Что требуется: Отфильтруйте записи и выпишите каждую строку, в которой есть слово «moto», учитывая регистр букв.

==*==

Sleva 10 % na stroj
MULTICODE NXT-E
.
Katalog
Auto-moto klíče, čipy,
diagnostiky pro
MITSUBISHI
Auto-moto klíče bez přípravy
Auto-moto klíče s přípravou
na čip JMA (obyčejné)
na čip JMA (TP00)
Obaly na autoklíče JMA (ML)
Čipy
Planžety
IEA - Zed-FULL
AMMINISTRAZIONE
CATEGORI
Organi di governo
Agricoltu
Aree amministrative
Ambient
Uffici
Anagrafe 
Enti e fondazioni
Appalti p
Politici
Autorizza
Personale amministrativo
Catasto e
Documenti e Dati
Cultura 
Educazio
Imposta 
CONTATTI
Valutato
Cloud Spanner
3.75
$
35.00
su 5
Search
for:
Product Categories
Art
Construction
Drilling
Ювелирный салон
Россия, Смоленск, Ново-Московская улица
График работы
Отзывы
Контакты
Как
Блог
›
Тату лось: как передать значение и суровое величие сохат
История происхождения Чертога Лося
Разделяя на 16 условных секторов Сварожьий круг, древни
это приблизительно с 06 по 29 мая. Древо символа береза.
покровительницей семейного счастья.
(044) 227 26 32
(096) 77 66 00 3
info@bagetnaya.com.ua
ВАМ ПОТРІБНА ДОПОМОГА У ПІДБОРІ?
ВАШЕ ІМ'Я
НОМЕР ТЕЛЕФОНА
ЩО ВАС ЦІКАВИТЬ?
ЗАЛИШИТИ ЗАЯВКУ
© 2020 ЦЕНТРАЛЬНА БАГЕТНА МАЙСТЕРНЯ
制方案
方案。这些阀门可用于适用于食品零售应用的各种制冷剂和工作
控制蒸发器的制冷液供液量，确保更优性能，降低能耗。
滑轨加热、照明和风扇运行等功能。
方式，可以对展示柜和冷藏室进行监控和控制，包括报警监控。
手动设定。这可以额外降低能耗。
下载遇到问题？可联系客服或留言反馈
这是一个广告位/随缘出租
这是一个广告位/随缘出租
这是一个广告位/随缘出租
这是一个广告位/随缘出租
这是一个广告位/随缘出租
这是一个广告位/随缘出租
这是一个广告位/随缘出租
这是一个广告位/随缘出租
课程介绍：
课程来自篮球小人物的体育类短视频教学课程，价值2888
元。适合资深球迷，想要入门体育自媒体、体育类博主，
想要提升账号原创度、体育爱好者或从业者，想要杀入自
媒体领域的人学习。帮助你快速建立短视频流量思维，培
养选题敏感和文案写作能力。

==*==

Результат выполнения:
Auto-moto klíče, čipy,
Auto-moto klíče bez přípravy
Auto-moto klíče s přípravou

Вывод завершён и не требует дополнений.